--- Provided passage Enclosed Below ---

While it was inconvenient, I did have to laugh at the situation. I should have taken pictures; it would make my story that much more compelling.
 
In an effort to lighten the mood in the teachers lounge at lunchtime, I thought to share my evening's story. In attendance were three other teachers - two of whom have raised children, and one who has never had children.
 
I received laughs, giggles, and tales from the other mothers as to what their children used to do to their rooms while unsupervised - paint, powder, and poop were all used as artistic mediums.
 
However, the woman who had never had children of her own looked appalled and disgusted.
 
"And what exactly was he thinking?" she asked, shaking her head disapprovingly.
 
"He wasn't. He's three," I answered.
 
"Well, I know that, but what was his thought process? He must have had one," she begged.
 
"Like I said, he's three. There was no thought process. He's three," I repeated once more for good measure.
 
"Ugh, the joys of motherhood, I suppose," she lamented.
 
And the conversation ended there.
 
So, I got to thinking.
 
What had his thought process been? I'm sure my sweet, little, three-year old boy didn't lie awake at night, plotting ways to make my day busier. I'm sure he didn't think to himself, "Wow, my mommy and daddy don't have enough to do, and my room sure could use a cleaning, so let me find the finest substance around that would be the hardest to clean out of carpets and spread it around like snow."
 
My little man's actions weren't malicious, mean, or vindictive. There was no ulterior motive. There was no revenge. No malice. No hatred. There was no other thought process, other than, "Wow, this is fun." So, while it was inconvenient and landed him in time out with a stern talking to, my heart was melted when upon cleaning the room I had found a spot where he, himself, had tried to begin cleaning his mess.
 
All I can determine from my co-worker's indignant response is that really, deep down, somewhere, she's envious of the family I have, the memories we are creating, and the laughs that we share. And I'm sorry for her that she'll never experience paint, poop, or powder. But more importantly, I'm sad she'll never enjoy all the joys of motherhood.

--- End of Enclosed Provided passage ---

§ **Task details**: Copy the passage about the three-year-old's mess word for word, from start to finish.

--- Data to examine Enclosed Below ---

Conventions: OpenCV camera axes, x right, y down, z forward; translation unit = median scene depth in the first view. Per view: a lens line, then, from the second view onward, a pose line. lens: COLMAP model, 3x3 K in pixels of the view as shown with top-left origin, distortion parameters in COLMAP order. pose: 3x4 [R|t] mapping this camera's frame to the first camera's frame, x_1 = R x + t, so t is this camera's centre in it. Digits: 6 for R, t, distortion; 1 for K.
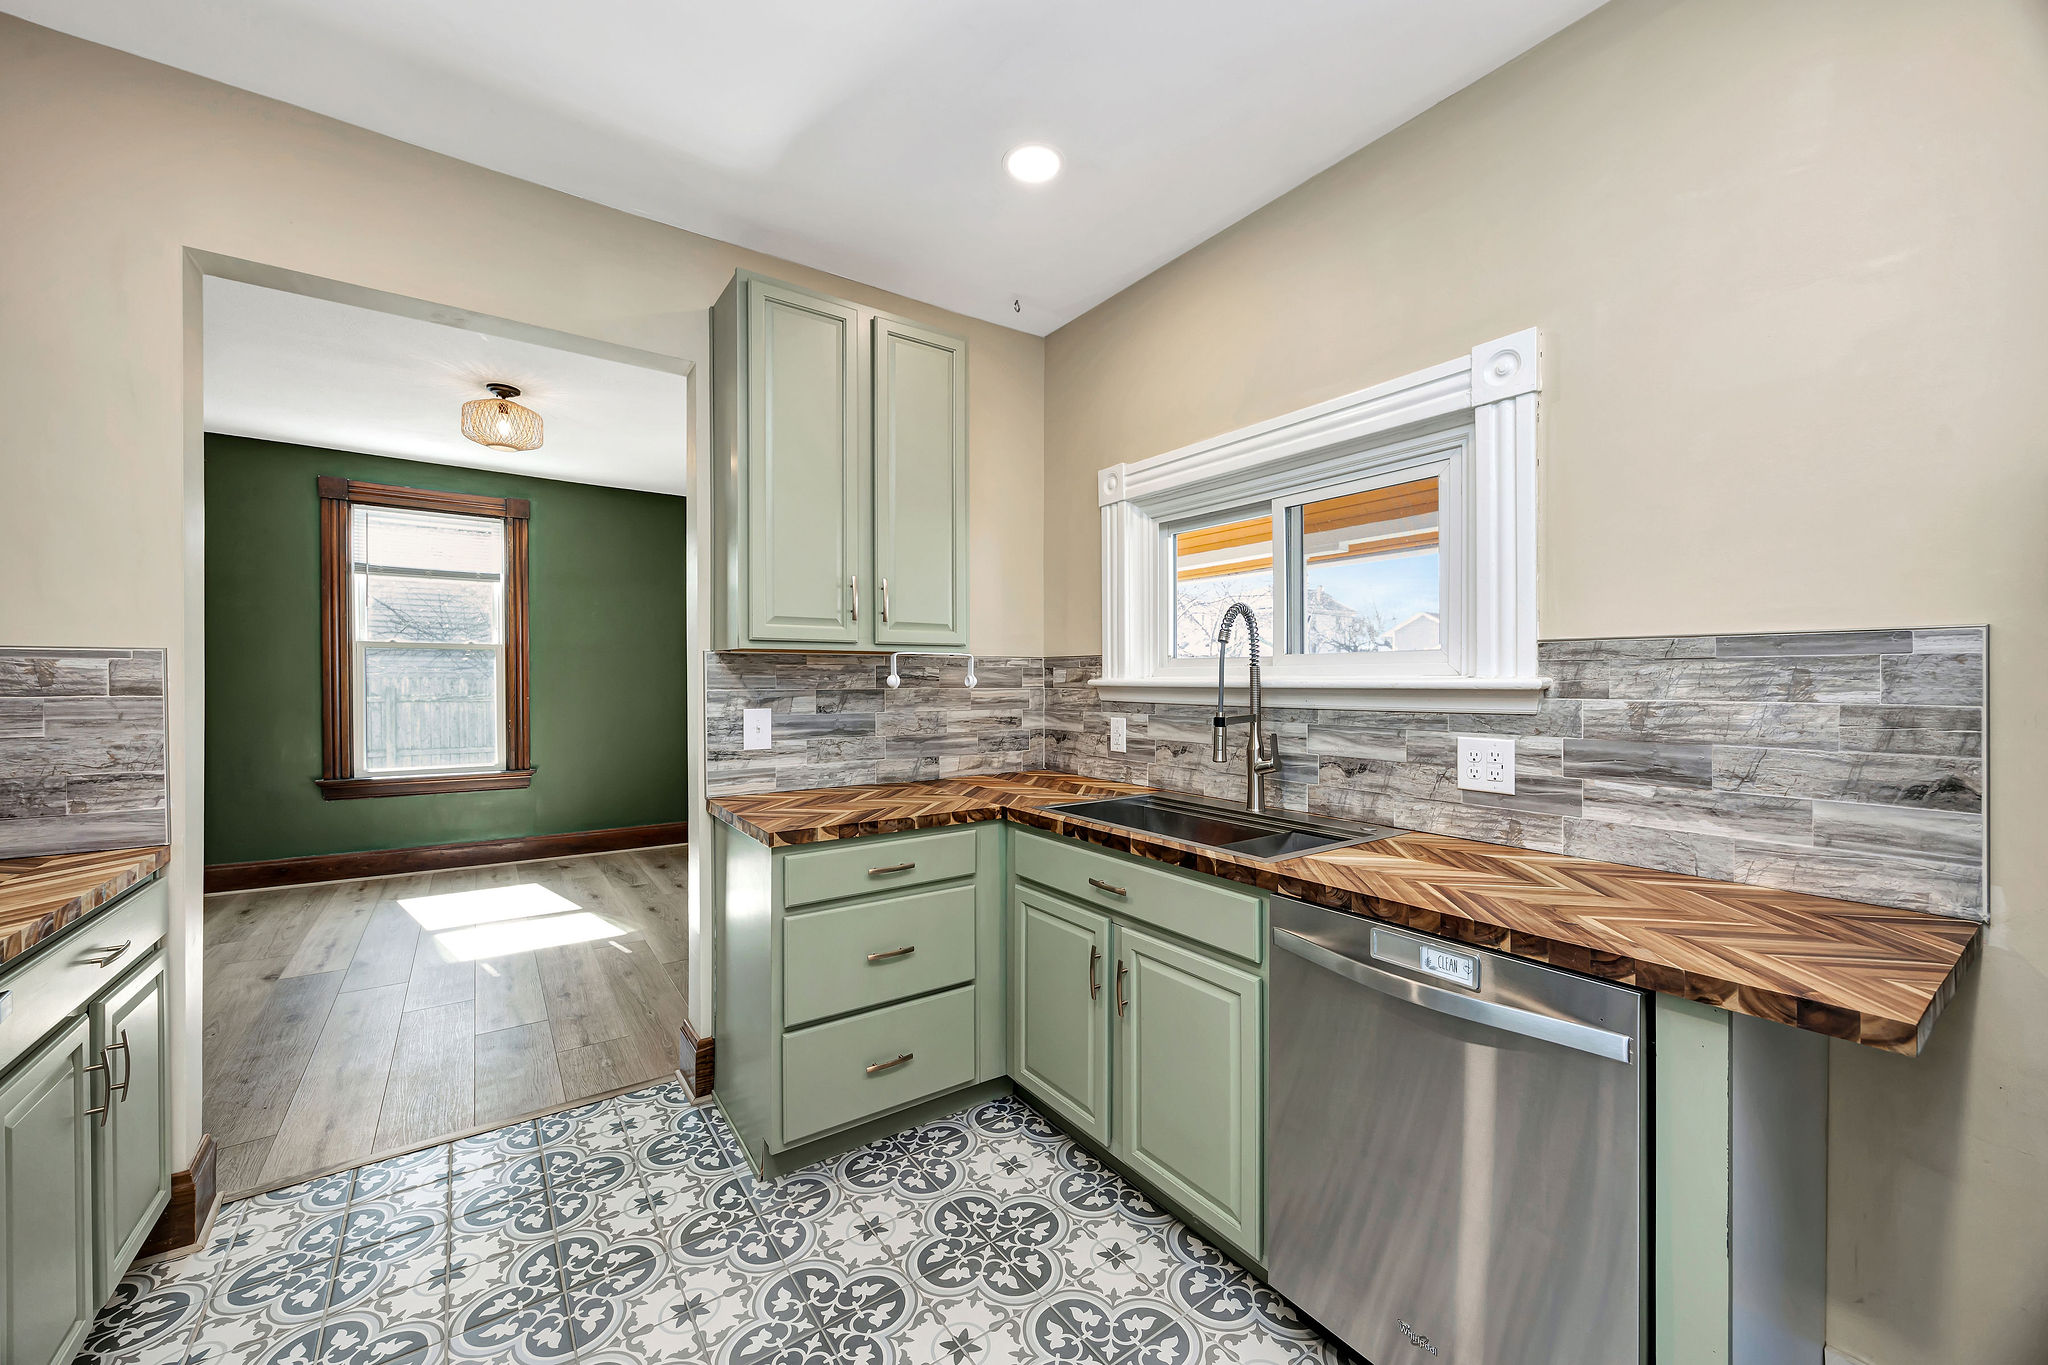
lens RADIAL K [[776.8, 0, 1025.4], [0, 776.8, 679.3], [0, 0, 1]] dist [-0.001951, -0.000302]
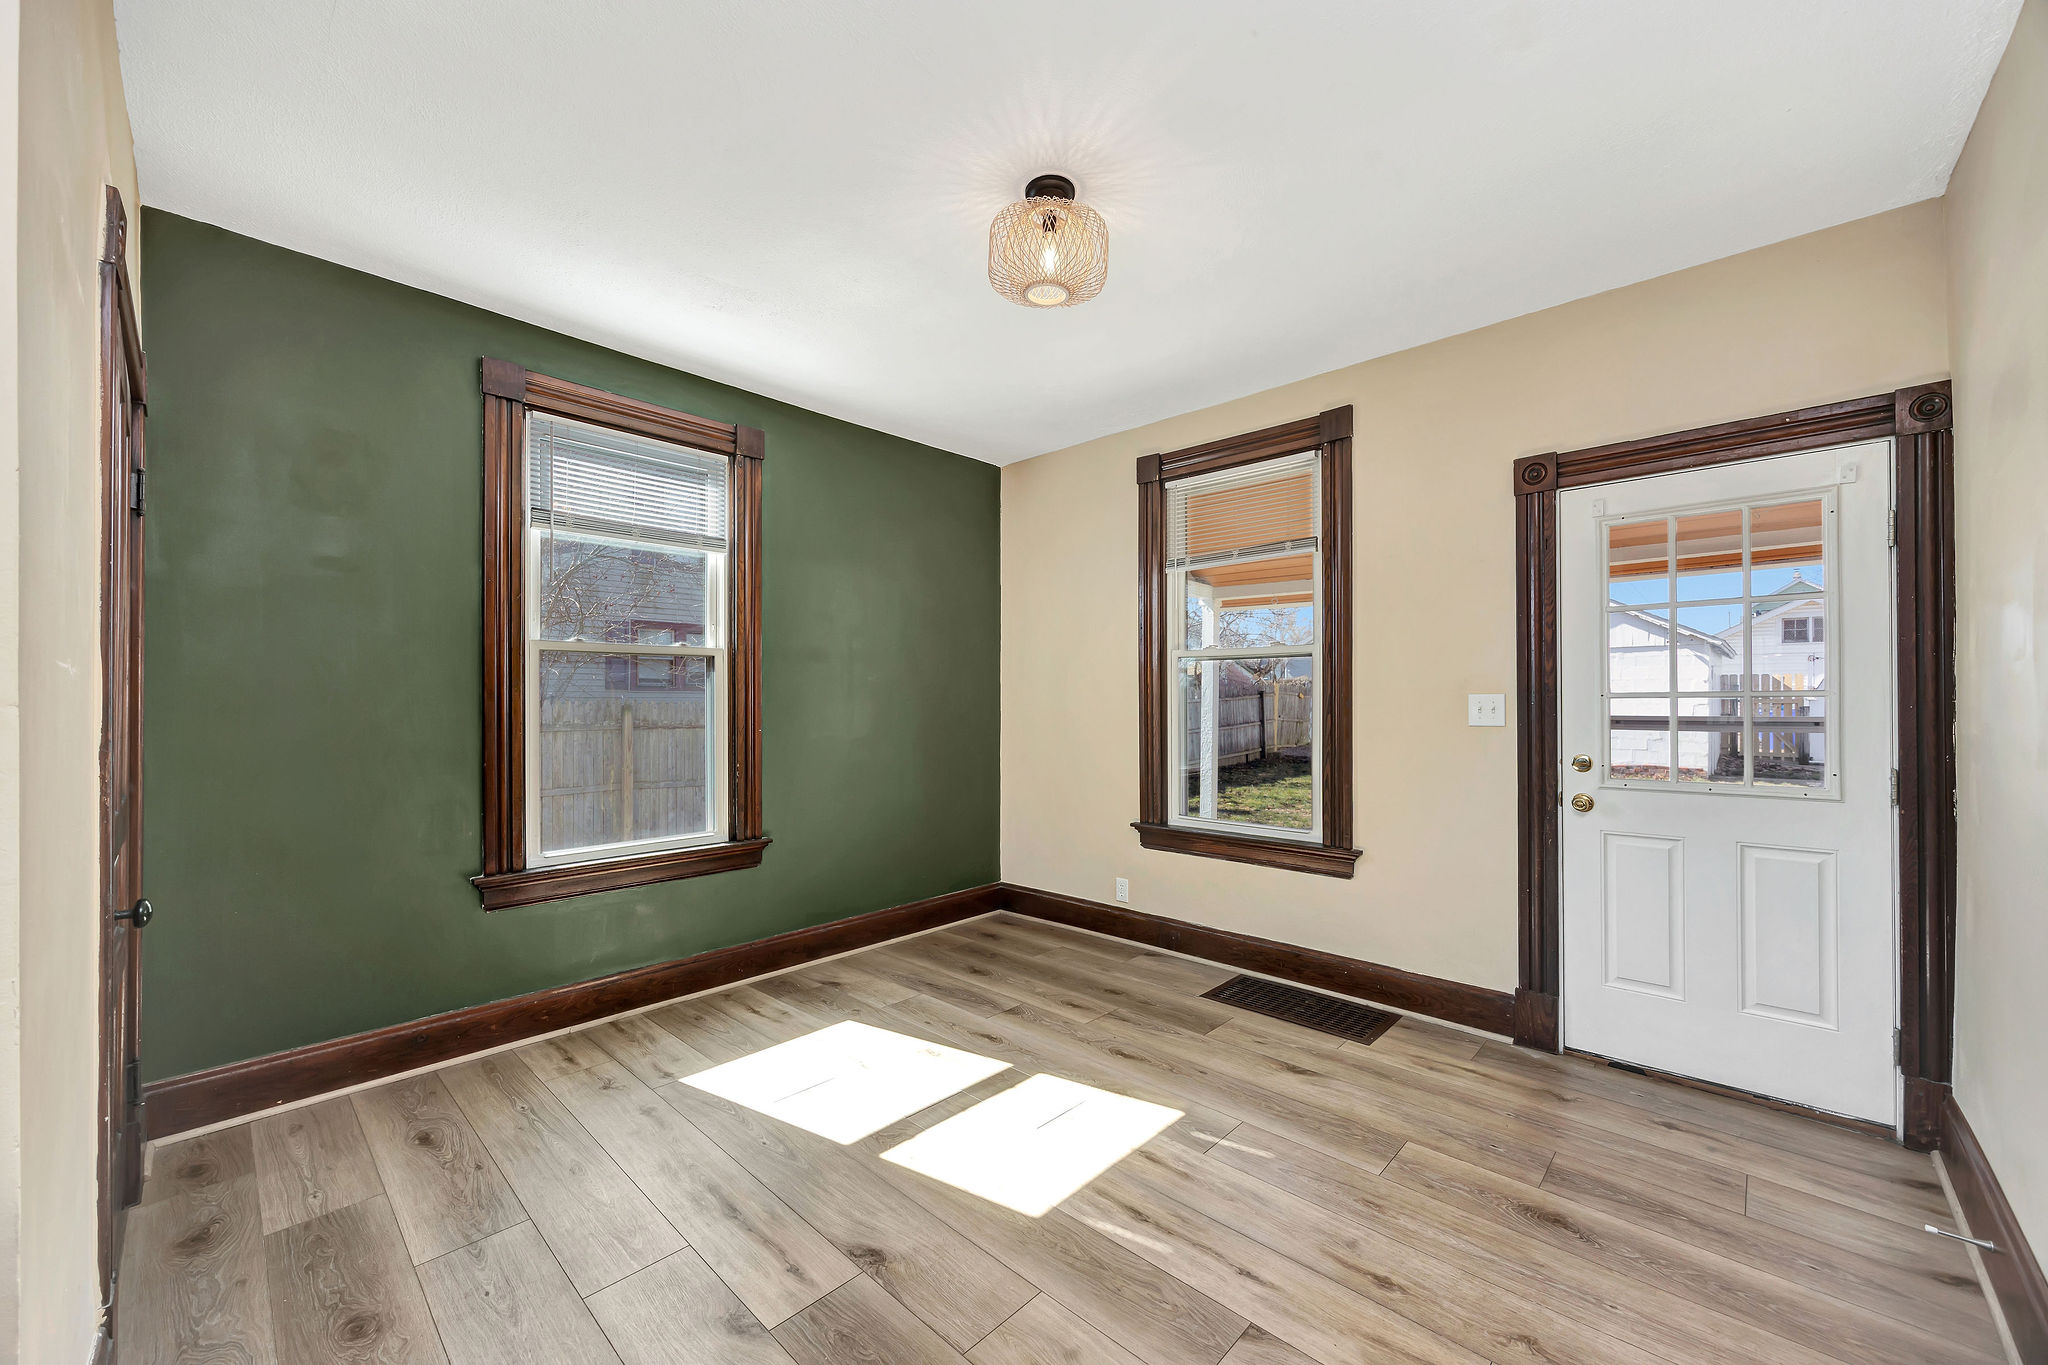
lens RADIAL K [[789.7, 0, 1028.4], [0, 789.7, 688.1], [0, 0, 1]] dist [0.017190, 0.000140]
pose [[0.981054, -0.003759, 0.193699, -1.159908], [0.006816, 0.999863, -0.015115, 0.001447], [-0.193616, 0.016149, 0.980945, 0.612729]]
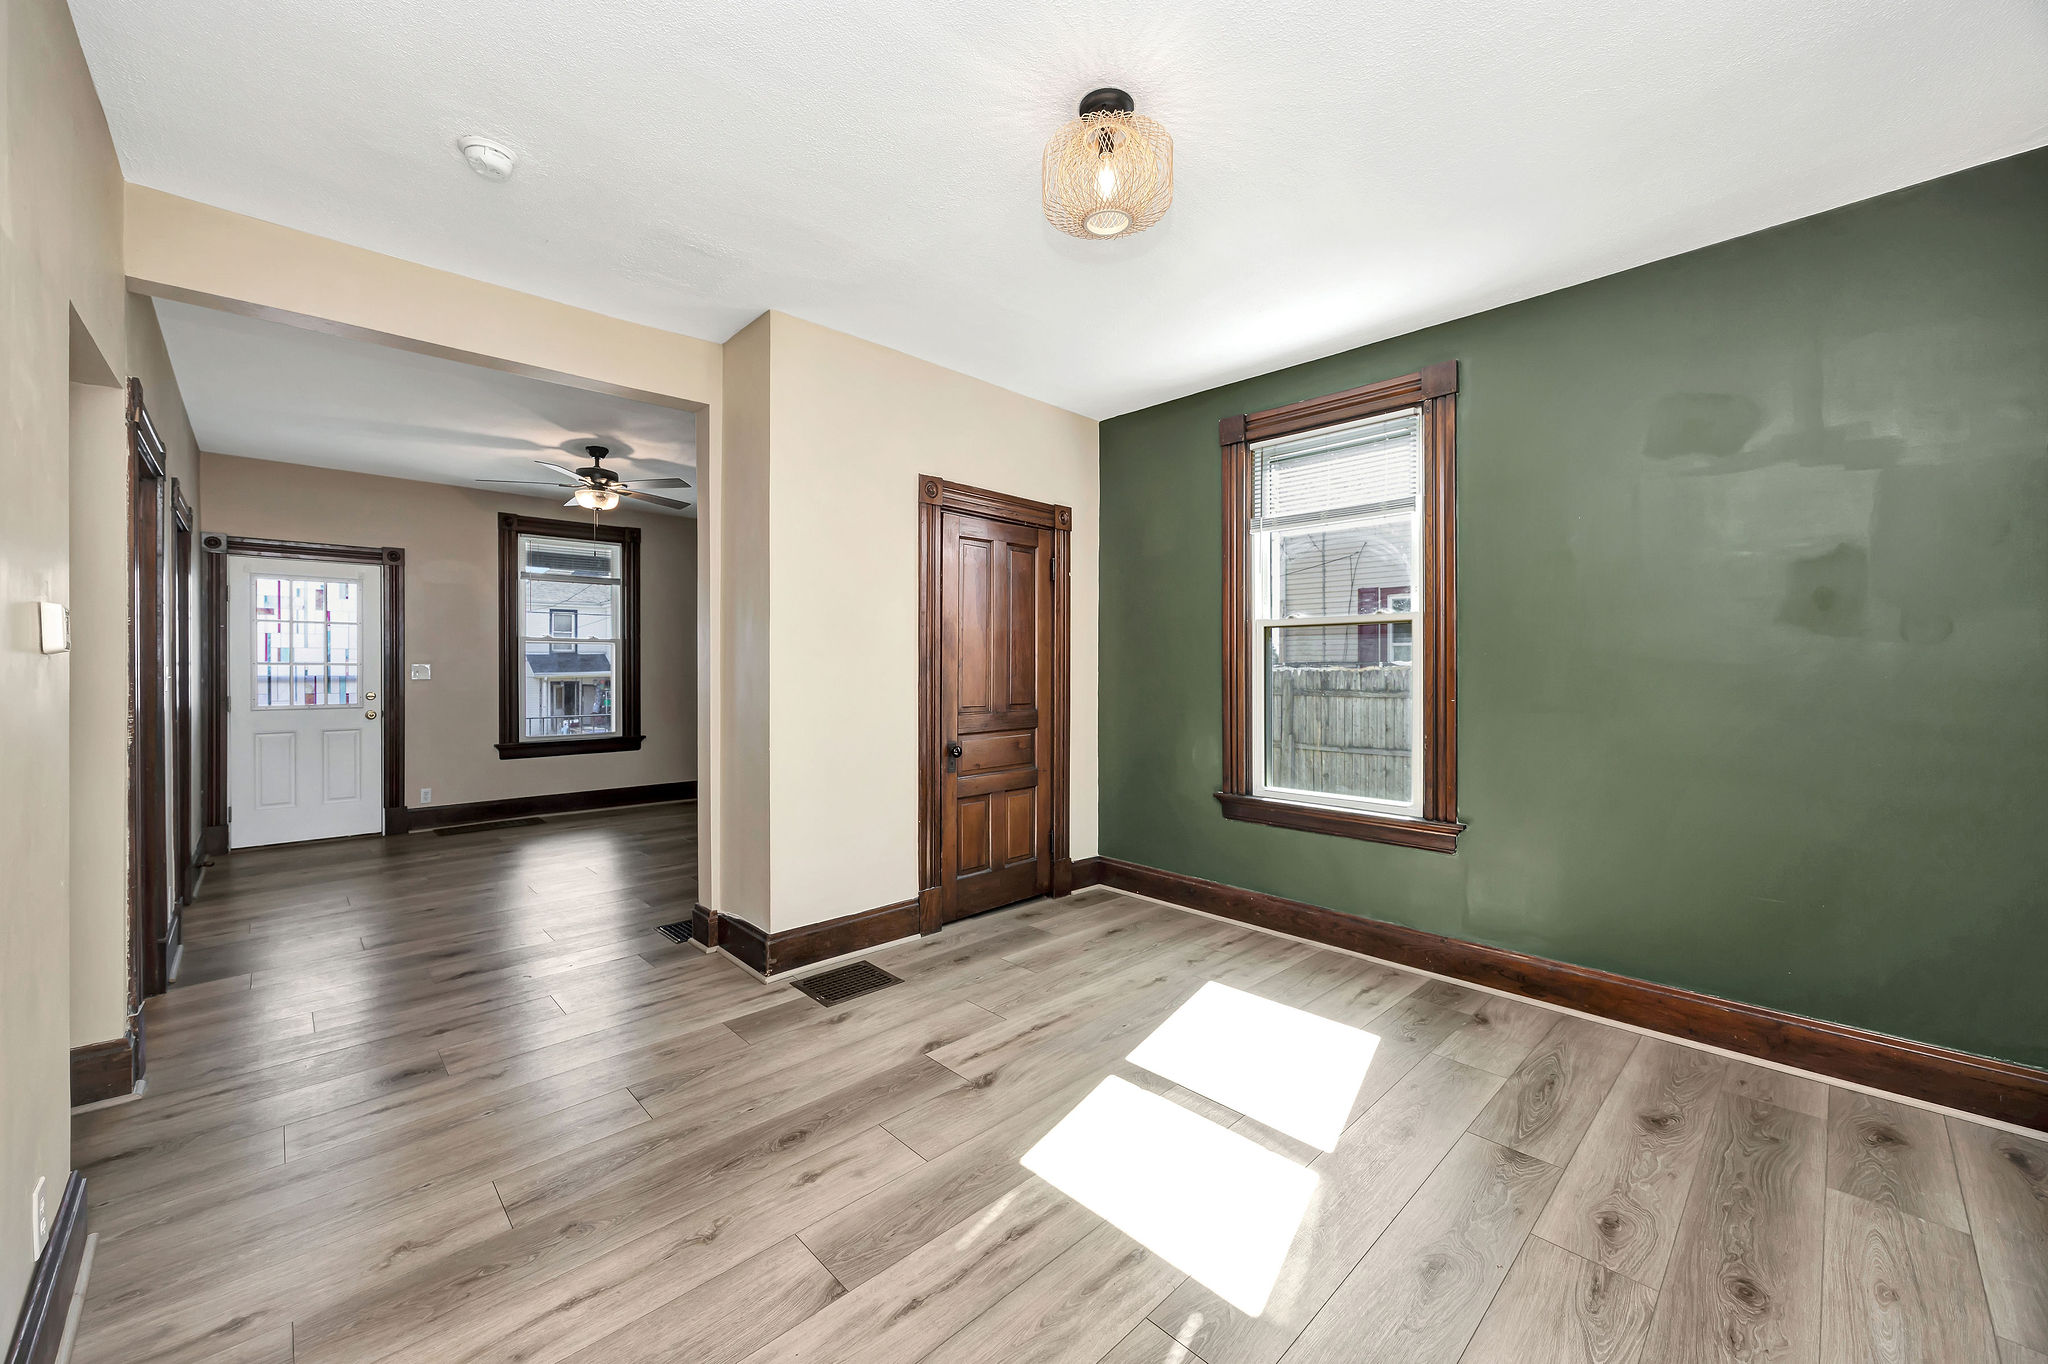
lens RADIAL K [[784.2, 0, 1036.0], [0, 784.2, 685.3], [0, 0, 1]] dist [-0.002475, -0.000165]
pose [[0.156039, 0.017118, -0.987603, -0.228107], [-0.001428, 0.999853, 0.017104, 0.004948], [0.987750, -0.001259, 0.156040, 1.265839]]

--- End of Enclosed Data to examine ---

§ **Written answer**:
While it was inconvenient, I did have to laugh at the situation. I should have taken pictures; it would make my story that much more compelling.
 
In an effort to lighten the mood in the teachers lounge at lunchtime, I thought to share my evening's story. In attendance were three other teachers - two of whom have raised children, and one who has never had children.
 
I received laughs, giggles, and tales from the other mothers as to what their children used to do to their rooms while unsupervised - paint, powder, and poop were all used as artistic mediums.
 
However, the woman who had never had children of her own looked appalled and disgusted.
 
"And what exactly was he thinking?" she asked, shaking her head disapprovingly.
 
"He wasn't. He's three," I answered.
 
"Well, I know that, but what was his thought process? He must have had one," she begged.
 
"Like I said, he's three. There was no thought process. He's three," I repeated once more for good measure.
 
"Ugh, the joys of motherhood, I suppose," she lamented.
 
And the conversation ended there.
 
So, I got to thinking.
 
What had his thought process been? I'm sure my sweet, little, three-year old boy didn't lie awake at night, plotting ways to make my day busier. I'm sure he didn't think to himself, "Wow, my mommy and daddy don't have enough to do, and my room sure could use a cleaning, so let me find the finest substance around that would be the hardest to clean out of carpets and spread it around like snow."
 
My little man's actions weren't malicious, mean, or vindictive. There was no ulterior motive. There was no revenge. No malice. No hatred. There was no other thought process, other than, "Wow, this is fun." So, while it was inconvenient and landed him in time out with a stern talking to, my heart was melted when upon cleaning the room I had found a spot where he, himself, had tried to begin cleaning his mess.
 
All I can determine from my co-worker's indignant response is that really, deep down, somewhere, she's envious of the family I have, the memories we are creating, and the laughs that we share. And I'm sorry for her that she'll never experience paint, poop, or powder. But more importantly, I'm sad she'll never enjoy all the joys of motherhood.